People have been asking why men don’t read fiction. It was invented for women, it was always targeted mostly at women, and it’s consumed mostly by women for the past 200 years. (Before that, very few people read at all). Why is it so?
Because of their different physiology, men and women have a different relationship with time. A woman’s greatest work happens when she isn’t doing anything. Pregnancy is mostly waiting around. We don’t actively build a child. Our bodies do that by themselves. Of course, labor itself is hard labor but everything before it kind of just involves existing.
This is why women are physiologically more adapted to non-utilitarian pursuits. We know at a very deep level that it’s not necessary to do anything useful or productive to render our crowning achievement. Not only pregnancy but also taking care of a child involves a lot of just waiting around.
Men, on the other hand, never gained any evolutionary advantage from doing useless things. Just lying there for hours as a happy recipient of art with no goal as to how to use it in practice doesn’t feel right.

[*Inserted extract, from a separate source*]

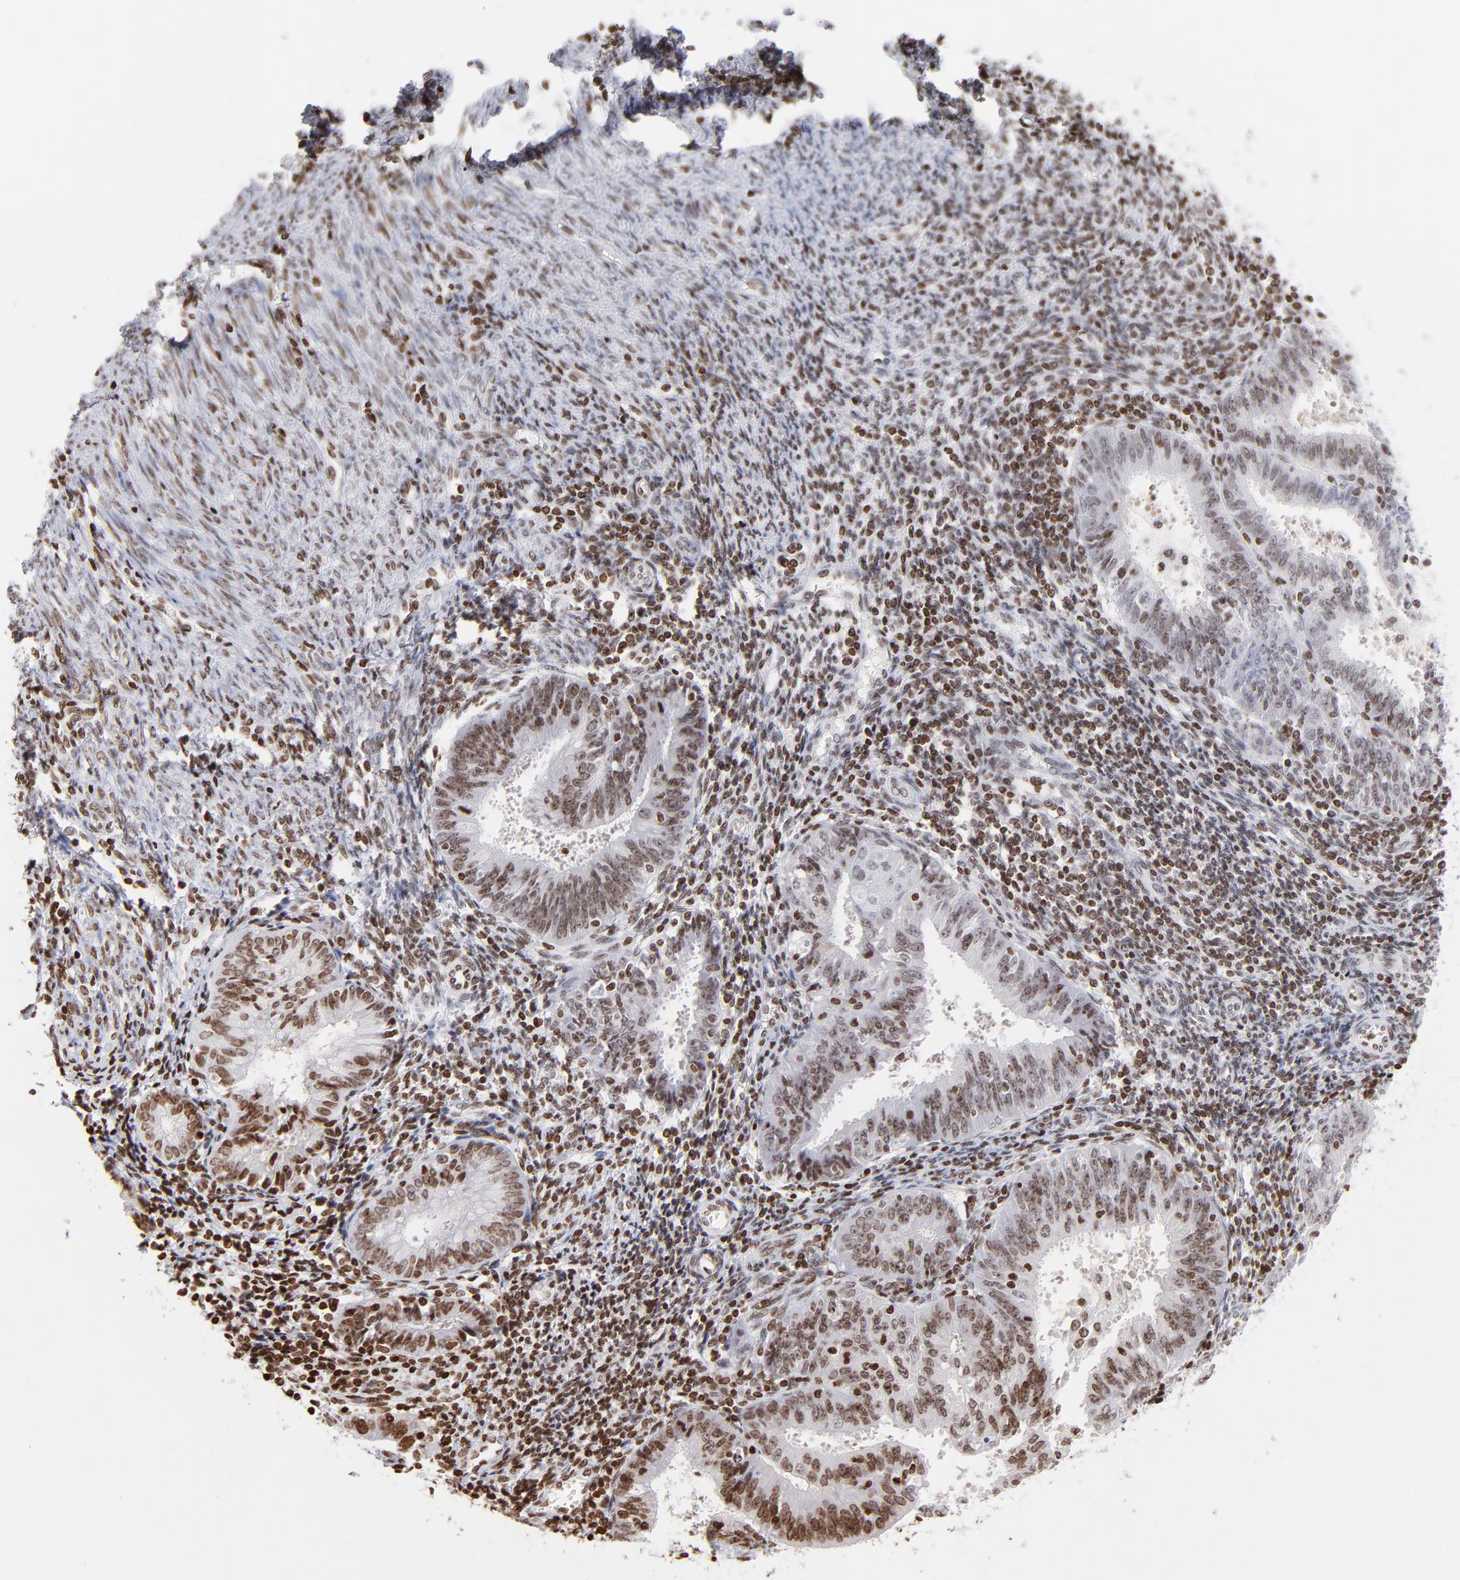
{"staining": {"intensity": "moderate", "quantity": ">75%", "location": "nuclear"}, "tissue": "endometrial cancer", "cell_type": "Tumor cells", "image_type": "cancer", "snomed": [{"axis": "morphology", "description": "Adenocarcinoma, NOS"}, {"axis": "topography", "description": "Endometrium"}], "caption": "IHC staining of endometrial cancer, which displays medium levels of moderate nuclear expression in approximately >75% of tumor cells indicating moderate nuclear protein positivity. The staining was performed using DAB (3,3'-diaminobenzidine) (brown) for protein detection and nuclei were counterstained in hematoxylin (blue).", "gene": "RTL4", "patient": {"sex": "female", "age": 42}}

As a boy, yes, because you are waiting to grow up. As a man, though, it just feels weird.
Men will read if they find a practical, utilitarian explanation for why they are doing it. When N started reading Demon Copperhead, he wondered what the purpose of doing it was. Then he decided to put the activity into his productivity time tracker under the category “Personal Betterment”, and he’s now fine with it. Men are much likelier to read non-fiction because they can see it as something useful. “I’m reading this to understand how things work” makes more sense to them than “I invested 23 hours of my life into finding out how these non-existent people met, courted and married”.
Of course, men who read fiction after adolescence and before retirement exist. But go to the nearest bookstore, observe the entire carrels of Colleen Hoover’s books at the entrance followed by several tables of mommy-lit, pink beach reads, and the extraordinary number of novels with the words “wife” and “mother” in the title, and tell me if you honestly believe these men aren’t a small minority. A great minority. A minority I love. But a minority, nonetheless.
Men are made to feel bad about not being “more like women” in this respect but this is unfair. People simply follow their body rhythms. Physiology is not a moral category. Nobody is better or worse for relating to time as their physiology prompts them to do.